Turn everything in the listing from the line containing "2015-09 and 2015-10" down to the line containing "What percentage is NOT", both of those lines included, into a JSON list of strings with one string per line and no blank lines.
-------- Input for this task
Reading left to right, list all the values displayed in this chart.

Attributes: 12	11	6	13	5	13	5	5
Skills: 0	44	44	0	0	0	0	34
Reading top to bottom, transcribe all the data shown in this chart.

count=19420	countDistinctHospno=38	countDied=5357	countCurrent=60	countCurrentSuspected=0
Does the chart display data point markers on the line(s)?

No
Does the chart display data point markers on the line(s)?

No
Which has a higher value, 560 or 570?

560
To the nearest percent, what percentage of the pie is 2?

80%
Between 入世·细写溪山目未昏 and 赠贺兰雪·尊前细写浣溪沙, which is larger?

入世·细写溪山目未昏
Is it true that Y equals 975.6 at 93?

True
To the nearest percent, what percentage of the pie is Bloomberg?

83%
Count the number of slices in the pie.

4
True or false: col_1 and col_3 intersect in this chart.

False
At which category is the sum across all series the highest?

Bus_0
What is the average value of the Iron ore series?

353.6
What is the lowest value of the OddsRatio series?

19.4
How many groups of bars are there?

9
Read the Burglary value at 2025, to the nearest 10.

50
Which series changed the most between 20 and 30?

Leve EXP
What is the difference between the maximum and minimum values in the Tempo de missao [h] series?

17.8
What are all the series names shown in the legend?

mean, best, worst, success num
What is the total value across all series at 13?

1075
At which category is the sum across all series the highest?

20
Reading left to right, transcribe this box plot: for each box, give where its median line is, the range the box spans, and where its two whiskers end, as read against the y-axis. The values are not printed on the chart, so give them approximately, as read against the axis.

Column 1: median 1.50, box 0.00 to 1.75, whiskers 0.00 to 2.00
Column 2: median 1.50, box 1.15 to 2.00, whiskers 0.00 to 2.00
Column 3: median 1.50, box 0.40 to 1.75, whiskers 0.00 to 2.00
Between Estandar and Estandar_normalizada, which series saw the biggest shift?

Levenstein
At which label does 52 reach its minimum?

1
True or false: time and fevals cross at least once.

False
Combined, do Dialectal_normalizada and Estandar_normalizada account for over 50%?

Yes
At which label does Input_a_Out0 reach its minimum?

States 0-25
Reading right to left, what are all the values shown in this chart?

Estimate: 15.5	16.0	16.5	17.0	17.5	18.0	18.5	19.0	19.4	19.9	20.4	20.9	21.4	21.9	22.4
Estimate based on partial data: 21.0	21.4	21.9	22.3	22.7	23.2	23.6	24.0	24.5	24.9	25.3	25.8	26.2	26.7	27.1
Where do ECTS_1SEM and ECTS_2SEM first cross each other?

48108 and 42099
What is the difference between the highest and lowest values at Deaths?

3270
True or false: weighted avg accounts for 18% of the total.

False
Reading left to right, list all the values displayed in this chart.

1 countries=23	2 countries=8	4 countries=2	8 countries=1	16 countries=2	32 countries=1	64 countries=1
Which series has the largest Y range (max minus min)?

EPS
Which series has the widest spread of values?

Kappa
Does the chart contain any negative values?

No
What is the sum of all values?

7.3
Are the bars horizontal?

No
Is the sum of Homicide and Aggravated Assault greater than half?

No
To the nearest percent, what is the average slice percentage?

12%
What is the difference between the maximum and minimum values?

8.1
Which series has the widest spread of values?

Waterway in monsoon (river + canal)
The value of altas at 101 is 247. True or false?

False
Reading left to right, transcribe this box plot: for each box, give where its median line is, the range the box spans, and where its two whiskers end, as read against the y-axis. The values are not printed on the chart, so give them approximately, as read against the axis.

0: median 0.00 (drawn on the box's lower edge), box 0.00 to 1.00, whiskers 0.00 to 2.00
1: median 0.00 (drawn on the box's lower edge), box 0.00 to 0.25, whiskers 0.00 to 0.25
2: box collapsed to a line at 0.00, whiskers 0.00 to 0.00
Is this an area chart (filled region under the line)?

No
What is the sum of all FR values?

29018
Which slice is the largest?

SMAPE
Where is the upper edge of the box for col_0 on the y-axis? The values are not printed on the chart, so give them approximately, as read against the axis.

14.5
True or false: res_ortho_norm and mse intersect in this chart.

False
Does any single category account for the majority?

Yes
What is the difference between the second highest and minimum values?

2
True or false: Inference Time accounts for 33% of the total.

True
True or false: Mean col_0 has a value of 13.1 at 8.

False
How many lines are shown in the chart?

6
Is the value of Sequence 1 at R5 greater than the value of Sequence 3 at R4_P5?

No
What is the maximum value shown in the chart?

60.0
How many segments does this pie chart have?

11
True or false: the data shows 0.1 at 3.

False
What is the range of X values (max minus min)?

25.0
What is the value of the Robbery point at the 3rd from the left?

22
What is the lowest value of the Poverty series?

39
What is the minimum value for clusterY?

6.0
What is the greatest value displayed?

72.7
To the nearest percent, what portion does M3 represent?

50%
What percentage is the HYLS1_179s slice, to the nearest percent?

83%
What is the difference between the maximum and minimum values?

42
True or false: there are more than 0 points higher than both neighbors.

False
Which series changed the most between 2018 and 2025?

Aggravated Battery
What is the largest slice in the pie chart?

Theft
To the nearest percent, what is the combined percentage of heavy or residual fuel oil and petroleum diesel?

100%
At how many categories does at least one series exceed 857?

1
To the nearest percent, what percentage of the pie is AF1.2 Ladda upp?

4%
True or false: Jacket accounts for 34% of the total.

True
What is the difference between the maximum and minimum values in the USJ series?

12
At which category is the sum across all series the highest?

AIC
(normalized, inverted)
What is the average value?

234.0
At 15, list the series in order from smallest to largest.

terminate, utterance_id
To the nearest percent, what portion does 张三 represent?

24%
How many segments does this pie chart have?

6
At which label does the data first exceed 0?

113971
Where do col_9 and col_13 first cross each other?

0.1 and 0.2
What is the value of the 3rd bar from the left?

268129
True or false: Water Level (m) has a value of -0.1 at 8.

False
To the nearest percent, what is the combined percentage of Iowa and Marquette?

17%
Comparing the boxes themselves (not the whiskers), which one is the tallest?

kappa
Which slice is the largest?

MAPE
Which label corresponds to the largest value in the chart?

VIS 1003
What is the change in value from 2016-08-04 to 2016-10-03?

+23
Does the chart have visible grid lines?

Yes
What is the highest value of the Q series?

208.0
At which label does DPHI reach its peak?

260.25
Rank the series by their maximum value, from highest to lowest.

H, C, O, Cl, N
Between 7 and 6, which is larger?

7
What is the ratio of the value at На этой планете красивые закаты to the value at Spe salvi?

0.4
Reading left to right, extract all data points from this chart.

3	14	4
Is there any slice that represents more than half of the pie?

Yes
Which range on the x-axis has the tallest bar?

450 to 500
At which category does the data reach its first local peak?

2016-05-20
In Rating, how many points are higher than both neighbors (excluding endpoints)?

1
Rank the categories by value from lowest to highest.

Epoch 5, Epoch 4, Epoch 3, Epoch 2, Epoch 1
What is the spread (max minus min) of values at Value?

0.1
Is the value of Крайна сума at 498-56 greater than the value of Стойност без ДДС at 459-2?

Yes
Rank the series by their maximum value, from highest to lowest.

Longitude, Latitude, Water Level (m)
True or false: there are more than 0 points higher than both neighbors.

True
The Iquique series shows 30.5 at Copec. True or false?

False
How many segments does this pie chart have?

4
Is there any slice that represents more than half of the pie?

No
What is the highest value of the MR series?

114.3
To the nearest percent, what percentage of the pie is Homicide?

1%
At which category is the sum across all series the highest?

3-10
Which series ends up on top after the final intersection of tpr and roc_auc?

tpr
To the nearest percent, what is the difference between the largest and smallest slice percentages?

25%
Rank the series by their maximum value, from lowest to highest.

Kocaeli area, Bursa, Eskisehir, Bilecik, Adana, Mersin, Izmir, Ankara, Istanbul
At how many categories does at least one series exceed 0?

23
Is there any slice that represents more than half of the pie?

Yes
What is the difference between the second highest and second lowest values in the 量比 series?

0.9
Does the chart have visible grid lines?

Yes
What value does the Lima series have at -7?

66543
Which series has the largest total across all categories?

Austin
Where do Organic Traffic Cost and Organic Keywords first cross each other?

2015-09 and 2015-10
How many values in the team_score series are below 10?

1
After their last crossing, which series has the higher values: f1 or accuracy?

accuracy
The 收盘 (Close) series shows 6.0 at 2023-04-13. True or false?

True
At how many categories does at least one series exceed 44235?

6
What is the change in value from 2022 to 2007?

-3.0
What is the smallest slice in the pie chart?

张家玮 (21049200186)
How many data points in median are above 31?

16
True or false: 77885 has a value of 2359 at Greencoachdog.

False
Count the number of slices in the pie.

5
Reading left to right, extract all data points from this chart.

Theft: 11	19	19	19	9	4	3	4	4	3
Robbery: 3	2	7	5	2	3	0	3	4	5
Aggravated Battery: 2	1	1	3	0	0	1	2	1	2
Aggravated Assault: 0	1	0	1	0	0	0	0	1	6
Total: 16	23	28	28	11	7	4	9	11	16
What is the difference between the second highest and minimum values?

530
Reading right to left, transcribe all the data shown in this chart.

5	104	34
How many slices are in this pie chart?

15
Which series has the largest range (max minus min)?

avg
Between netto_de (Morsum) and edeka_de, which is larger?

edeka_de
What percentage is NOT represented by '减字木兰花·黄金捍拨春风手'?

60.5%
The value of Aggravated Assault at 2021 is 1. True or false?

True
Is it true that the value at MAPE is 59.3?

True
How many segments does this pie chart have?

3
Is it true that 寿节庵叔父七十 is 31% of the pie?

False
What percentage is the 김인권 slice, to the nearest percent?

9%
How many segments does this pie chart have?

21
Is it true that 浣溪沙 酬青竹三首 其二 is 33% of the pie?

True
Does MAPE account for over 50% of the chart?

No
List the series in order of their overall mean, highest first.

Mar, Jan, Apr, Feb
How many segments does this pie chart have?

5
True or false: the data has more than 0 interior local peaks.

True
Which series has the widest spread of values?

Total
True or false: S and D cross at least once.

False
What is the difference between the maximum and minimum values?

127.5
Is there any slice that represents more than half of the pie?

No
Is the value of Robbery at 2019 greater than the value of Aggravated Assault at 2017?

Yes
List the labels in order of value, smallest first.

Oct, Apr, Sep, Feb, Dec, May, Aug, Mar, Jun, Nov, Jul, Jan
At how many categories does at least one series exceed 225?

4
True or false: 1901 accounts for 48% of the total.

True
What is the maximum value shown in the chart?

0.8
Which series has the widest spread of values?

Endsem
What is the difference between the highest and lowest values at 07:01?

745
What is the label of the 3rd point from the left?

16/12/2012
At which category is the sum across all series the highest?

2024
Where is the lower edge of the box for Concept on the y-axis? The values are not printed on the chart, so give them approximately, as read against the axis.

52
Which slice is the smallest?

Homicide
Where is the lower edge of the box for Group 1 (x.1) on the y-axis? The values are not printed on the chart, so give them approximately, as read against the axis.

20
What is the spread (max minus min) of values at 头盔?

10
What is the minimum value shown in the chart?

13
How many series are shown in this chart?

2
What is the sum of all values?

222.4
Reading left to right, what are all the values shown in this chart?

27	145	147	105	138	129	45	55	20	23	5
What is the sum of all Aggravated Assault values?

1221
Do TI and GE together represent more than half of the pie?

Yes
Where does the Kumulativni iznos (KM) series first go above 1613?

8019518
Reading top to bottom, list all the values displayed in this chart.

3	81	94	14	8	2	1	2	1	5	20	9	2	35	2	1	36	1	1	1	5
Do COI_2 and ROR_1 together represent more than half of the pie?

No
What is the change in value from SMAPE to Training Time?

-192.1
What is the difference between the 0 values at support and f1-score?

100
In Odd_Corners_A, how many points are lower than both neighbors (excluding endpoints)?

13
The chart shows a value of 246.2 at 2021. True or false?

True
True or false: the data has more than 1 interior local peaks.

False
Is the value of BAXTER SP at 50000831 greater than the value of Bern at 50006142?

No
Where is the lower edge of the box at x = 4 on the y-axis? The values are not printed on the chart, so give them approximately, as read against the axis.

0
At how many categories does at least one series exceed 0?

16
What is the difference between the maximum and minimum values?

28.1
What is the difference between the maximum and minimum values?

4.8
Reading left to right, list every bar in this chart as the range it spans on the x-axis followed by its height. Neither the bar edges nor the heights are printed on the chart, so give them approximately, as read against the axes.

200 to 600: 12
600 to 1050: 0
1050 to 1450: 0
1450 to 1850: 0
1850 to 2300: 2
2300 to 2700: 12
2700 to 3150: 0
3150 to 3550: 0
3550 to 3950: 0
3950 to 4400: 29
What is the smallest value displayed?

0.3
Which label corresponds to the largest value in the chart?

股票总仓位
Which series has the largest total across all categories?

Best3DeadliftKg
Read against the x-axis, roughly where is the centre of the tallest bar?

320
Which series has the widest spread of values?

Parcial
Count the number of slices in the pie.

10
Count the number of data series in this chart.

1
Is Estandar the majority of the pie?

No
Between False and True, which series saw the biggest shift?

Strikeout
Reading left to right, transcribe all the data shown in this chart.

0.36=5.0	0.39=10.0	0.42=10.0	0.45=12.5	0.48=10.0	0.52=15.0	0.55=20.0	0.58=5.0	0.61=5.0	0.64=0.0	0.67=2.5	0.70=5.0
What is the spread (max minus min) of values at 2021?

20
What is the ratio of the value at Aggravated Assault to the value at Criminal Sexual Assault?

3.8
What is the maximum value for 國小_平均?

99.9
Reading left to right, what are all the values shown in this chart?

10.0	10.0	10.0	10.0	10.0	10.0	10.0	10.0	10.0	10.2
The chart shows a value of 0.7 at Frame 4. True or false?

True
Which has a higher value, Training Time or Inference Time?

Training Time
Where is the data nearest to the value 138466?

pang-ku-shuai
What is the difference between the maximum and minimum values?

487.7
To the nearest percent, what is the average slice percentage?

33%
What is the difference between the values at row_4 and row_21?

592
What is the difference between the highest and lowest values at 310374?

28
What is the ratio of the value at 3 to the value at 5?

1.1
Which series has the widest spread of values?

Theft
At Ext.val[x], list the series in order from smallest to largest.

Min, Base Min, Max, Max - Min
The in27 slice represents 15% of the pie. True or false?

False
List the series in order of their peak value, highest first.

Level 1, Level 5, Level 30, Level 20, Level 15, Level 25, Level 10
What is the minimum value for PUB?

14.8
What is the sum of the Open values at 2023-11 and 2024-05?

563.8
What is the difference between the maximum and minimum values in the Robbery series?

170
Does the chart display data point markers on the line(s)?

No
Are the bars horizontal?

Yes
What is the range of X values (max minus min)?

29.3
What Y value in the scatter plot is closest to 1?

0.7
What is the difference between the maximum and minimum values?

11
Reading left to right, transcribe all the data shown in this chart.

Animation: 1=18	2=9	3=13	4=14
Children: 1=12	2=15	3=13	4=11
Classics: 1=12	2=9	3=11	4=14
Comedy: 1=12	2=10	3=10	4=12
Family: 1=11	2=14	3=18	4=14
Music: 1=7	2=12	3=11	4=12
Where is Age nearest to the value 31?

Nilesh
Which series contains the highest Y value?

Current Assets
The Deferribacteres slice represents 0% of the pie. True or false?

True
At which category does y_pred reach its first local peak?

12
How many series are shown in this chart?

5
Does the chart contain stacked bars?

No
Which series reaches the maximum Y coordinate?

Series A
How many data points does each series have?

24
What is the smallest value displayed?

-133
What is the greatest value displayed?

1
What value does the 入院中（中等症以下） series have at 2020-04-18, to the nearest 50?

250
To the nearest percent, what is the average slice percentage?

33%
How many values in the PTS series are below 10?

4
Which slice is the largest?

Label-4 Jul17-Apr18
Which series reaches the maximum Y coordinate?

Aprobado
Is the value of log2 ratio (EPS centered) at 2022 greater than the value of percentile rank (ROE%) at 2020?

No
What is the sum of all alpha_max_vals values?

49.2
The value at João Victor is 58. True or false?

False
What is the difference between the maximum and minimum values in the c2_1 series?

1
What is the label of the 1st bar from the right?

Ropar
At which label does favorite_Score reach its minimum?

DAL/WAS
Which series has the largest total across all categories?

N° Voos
----------------
(Answer section)
[
  "2015-09 and 2015-10",
  "How many values in the team_score series are below 10?",
  "1",
  "After their last crossing, which series has the higher values: f1 or accuracy?",
  "accuracy",
  "The 收盘 (Close) series shows 6.0 at 2023-04-13. True or false?",
  "True",
  "At how many categories does at least one series exceed 44235?",
  "6",
  "What is the change in value from 2022 to 2007?",
  "-3.0",
  "What is the smallest slice in the pie chart?",
  "张家玮 (21049200186)",
  "How many data points in median are above 31?",
  "16",
  "True or false: 77885 has a value of 2359 at Greencoachdog.",
  "False",
  "Count the number of slices in the pie.",
  "5",
  "Reading left to right, extract all data points from this chart.",
  "Theft: 11\t19\t19\t19\t9\t4\t3\t4\t4\t3",
  "Robbery: 3\t2\t7\t5\t2\t3\t0\t3\t4\t5",
  "Aggravated Battery: 2\t1\t1\t3\t0\t0\t1\t2\t1\t2",
  "Aggravated Assault: 0\t1\t0\t1\t0\t0\t0\t0\t1\t6",
  "Total: 16\t23\t28\t28\t11\t7\t4\t9\t11\t16",
  "What is the difference between the second highest and minimum values?",
  "530",
  "Reading right to left, transcribe all the data shown in this chart.",
  "5\t104\t34",
  "How many slices are in this pie chart?",
  "15",
  "Which series has the largest range (max minus min)?",
  "avg",
  "Between netto_de (Morsum) and edeka_de, which is larger?",
  "edeka_de",
  "What percentage is NOT represented by '减字木兰花·黄金捍拨春风手'?"
]